In the beginning, Darcy considered himself far superior to the occupants of Hertfordshire. A very decisive example is his particularly egotistic comment made to Mr Bingley about Elizabeth, “She is tolerable, but not handsome enough to tempt me, and I am in no humour at present to give consequence to young ladies who are slighted by other men.”
When he first proposed to Elizabeth, “his sense of her inferiority - of it being a degradation” was very prevalent in his confession of affection towards her. Though he spoke of apprehension and anxiety, his countenance revealed his doubtless certainty of her accepting his hand. His very tone and demeanour expressed his deep sense of condescension in asking her to marry him. However, after Elizabeth’s outright rejection as well as her speech about his ungentlemanly manner of proposing and pompous conduct, his character underwent a great transformation. He soon realised how supercilious and conceited he had been. The letter that he wrote to Eliza days after her repudiation exhibited how ruefully he viewed his imperious conduct.
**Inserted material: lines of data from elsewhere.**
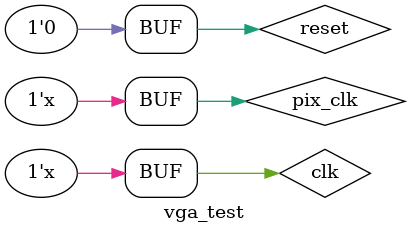
<source format=v>
`timescale 1ns / 1ps

module vga_test;

reg clk = 0;
reg pix_clk = 0;
reg reset = 0;

wire h_sync;
wire v_sync;

vga1280x720 uut(
    .i_clk(clk),           // base clock
    .i_pix_stb(pix_clk),       // pixel clock strobe
    .i_rst(reset),           // reset: restarts frame
    .o_hs(h_sync),           // horizontal sync
    .o_vs(v_sync)           // vertical sync
);

always #1 clk = ~clk;
always #4 pix_clk = ~pix_clk;

endmodule

</source>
Following his letter, we see a completely different side of Mr Darcy, one that is the picture of humble sensitivity. He not only ameliorates his mistakes by bringing Jane Bennet and Mr Bingley back together, but also selflessly helps save the Bennets from everlasting notoriety by paying and coaxing Wickham to marry Lydia, despite his deep rooted antipathy towards Wickham. These actions show the degree to which Darcy’s nature was altered. The way the power of true love helps him learn, grow as a person, and rectify his flaws, shows us that one never ‘falls’ in love, but rather ‘rises’ in love.
In the end, Fitzwilliam Darcy was a humble, unassuming man irrevocably and unconditionally in love with Elizabeth Bennet and wanting nothing more than to redeem himself in her eyes and win her heart.